- [Extract to read]

# Line question



## azevedo16 (Aug 18, 2010)

I picked up a 6wt rod at bass-pro saturday and put 7wt sharkskin on. I can not get this set-up to cast very far. Is this a bad set-up or am I doing something wrong?


----------



## Chris V (Oct 18, 2007)

Without seeing your casting technique, it's very hard to say. Upsizing the line should load the rod faster and facilitate easier casts. Do you know how to double haul?


----------



## azevedo16 (Aug 18, 2010)

I am trying to learn that tecnique. I thought I had it down but I was badly mistaken.


----------



## Chris V (Oct 18, 2007)

Here's a vid I found on YouTube. A written explanation would get you nowhere.


----------



## azevedo16 (Aug 18, 2010)

Thanks Chris, I need to work on that method!


----------



## River Hooligans (Dec 26, 2012)

What is the rod that you picked up. Over lining it can help but if it is a slower action rod you are hurting more than helping by over weighting. The double haul will make a difference in your cast but its not worth learning unless your basic mechanics are correct. If you would like to get together and cast some time let me know.

- [Your assignment] Copy the fly line thread word for word from "I picked up" to "to double haul?". The items that follow were drawn from a separate source.

Items from a dataset:

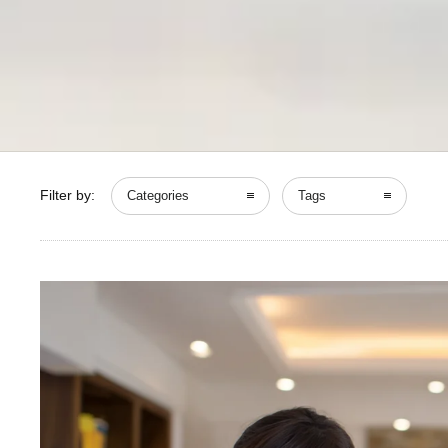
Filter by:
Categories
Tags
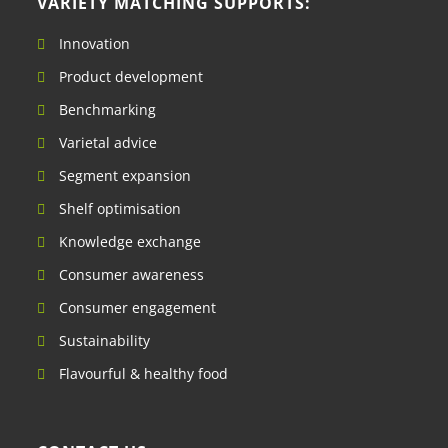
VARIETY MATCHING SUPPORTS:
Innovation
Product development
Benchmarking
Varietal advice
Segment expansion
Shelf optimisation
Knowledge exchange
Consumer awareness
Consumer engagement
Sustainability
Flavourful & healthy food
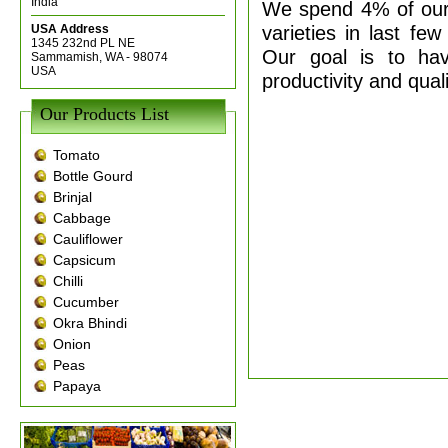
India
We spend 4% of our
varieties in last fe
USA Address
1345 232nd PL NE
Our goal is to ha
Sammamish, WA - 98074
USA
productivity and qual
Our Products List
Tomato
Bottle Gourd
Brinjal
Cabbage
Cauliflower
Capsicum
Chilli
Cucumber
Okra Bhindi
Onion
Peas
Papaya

--

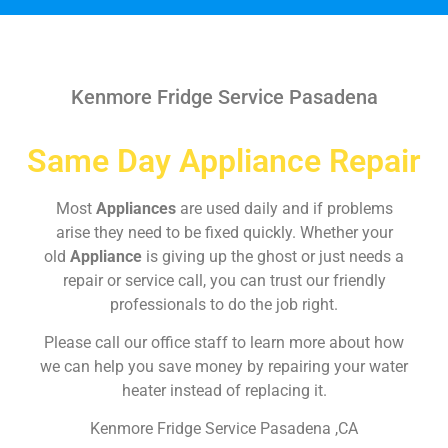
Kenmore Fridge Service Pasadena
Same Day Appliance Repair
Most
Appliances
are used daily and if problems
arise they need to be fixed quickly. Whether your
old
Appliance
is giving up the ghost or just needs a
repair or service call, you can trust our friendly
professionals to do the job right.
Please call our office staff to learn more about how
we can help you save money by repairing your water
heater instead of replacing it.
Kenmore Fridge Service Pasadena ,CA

--

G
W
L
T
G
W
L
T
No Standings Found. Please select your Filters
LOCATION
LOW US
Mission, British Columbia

- [Solution to this task]
I picked up a 6wt rod at bass-pro saturday and put 7wt sharkskin on. I can not get this set-up to cast very far. Is this a bad set-up or am I doing something wrong?


----------



## Chris V (Oct 18, 2007)

Without seeing your casting technique, it's very hard to say. Upsizing the line should load the rod faster and facilitate easier casts. Do you know how to double haul?